How severe does this issue affect your experience of using Ray?
- High: It blocks me to complete my task.
Hi all,
We have been experimenting with large datasets using Modin on Ray (> 50-80 GB CSVs of 20+ columns) and we haven’t had any issues with it on a vertically scaled single machine due to its capability to spill to disk by default.
I’ve been looking into horizontally scaling a remote ray cluster to handle the same tasks but on a regular basis, I’m seeing the error " <> workers killed due to memory pressure (OOM)"
Some more error logs
UserWarning: Ray Client is attempting to retrieve a 6.37 GiB object over the network, which may be slow. Consider serializing the object to a file and using S3 or rsync instead.
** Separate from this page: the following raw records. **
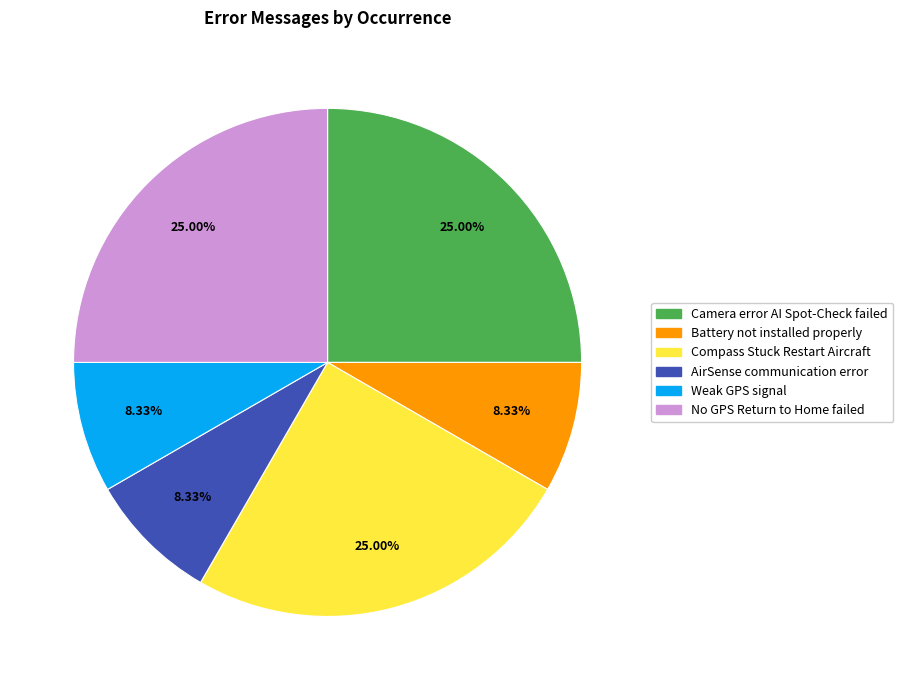

Between Compass Stuck Restart Aircraft and Weak GPS signal, which is larger?

Compass Stuck Restart Aircraft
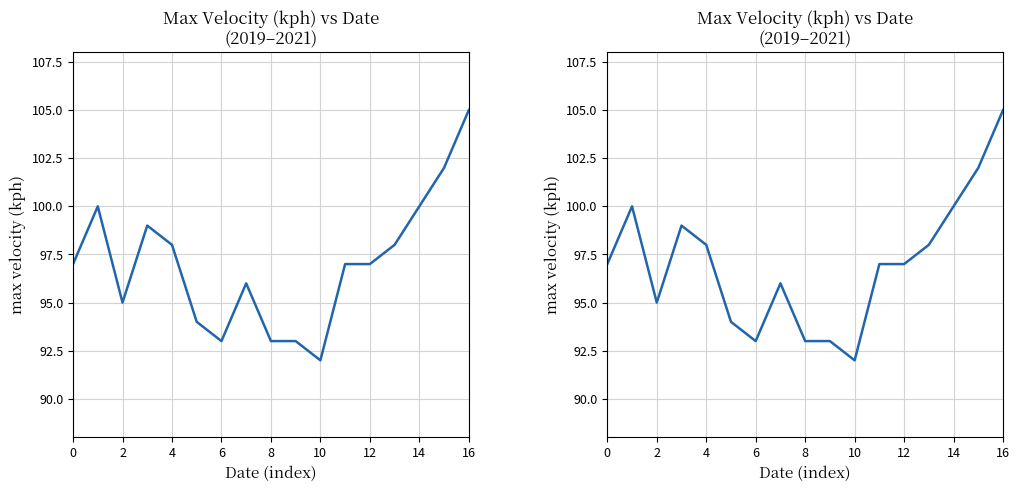

How many lines are shown in the chart?

1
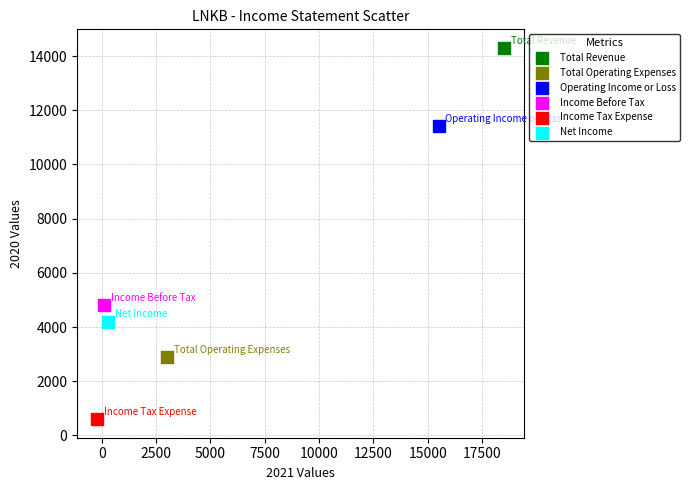

Which series contains the lowest Y value?

Income Tax Expense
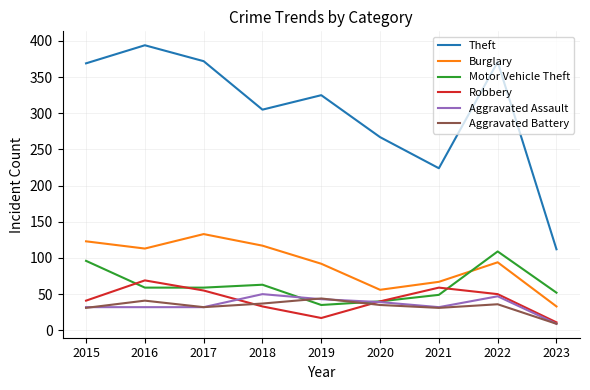

What is the spread (max minus min) of values at 2023?

103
(raylet) [2024-12-23 02:51:28,780 E 433 433] (raylet) node_manager.cc:3069: 3 Workers (tasks / actors) killed due to memory pressure (OOM), 0 Workers crashed due to other reasons at node (ID: bc50b1b54c80c8a1a049327b661c2a1016d3aac156ca01c7b0a12d3e, IP: <ip>) over the last time period. To see more information about the Workers killed on this node, use `ray logs raylet.out -ip <ip>`
(raylet)
(raylet) Refer to the documentation on how to address the out of memory issue: https://docs.ray.io/en/latest/ray-core/scheduling/ray-oom-prevention.html. Consider provisioning more memory on this node or reducing task parallelism by requesting more CPUs per task. To adjust the kill threshold, set the environment variable `RAY_memory_usage_threshold` when starting Ray. To disable worker killing, set the environment variable `RAY_memory_monitor_refresh_ms` to zero.
[2024-12-23 10:52:06 +0000] [41] [ERROR] Worker (pid:42) was sent SIGKILL! Perhaps out of memory?
For some reference, I am able to load the dataset just fine, but any further transformations on the dataset seem to error out like above without any errors on object spilling even though I have added it as mentioned in the documentation at Object Spilling — Ray 2.40.0 I’m fairly new to ray clusters so just followed the documentation.
Below is the output of my ray status for reference to show available resources from my configuration
---------------------------------------------------------------
Usage:
0.0/88.0 CPU
0B/474.75GiB memory
0B/206.13GiB object_store_memory
Demands:
(no resource demands)
Below are details from my yaml file
# Command to start ray on the head node. You don't need to change this.
head_start_ray_commands:
- ray stop
- >-
ray start
--head
--port=6379
--object-manager-port=8076
--autoscaling-config=~/ray_bootstrap_config.yaml
--system-config='{"object_spilling_config":"{\"type\":\"filesystem\",\"params\":{\"directory_path\":\"/tmp/spill\"}}"}'
# Command to start ray on worker nodes. You don't need to change this.
worker_start_ray_commands:
- ray stop
- >-
ray start
--address=$RAY_HEAD_IP:6379
--object-manager-port=8076
Let me know if I’m missing something, thanks in advance!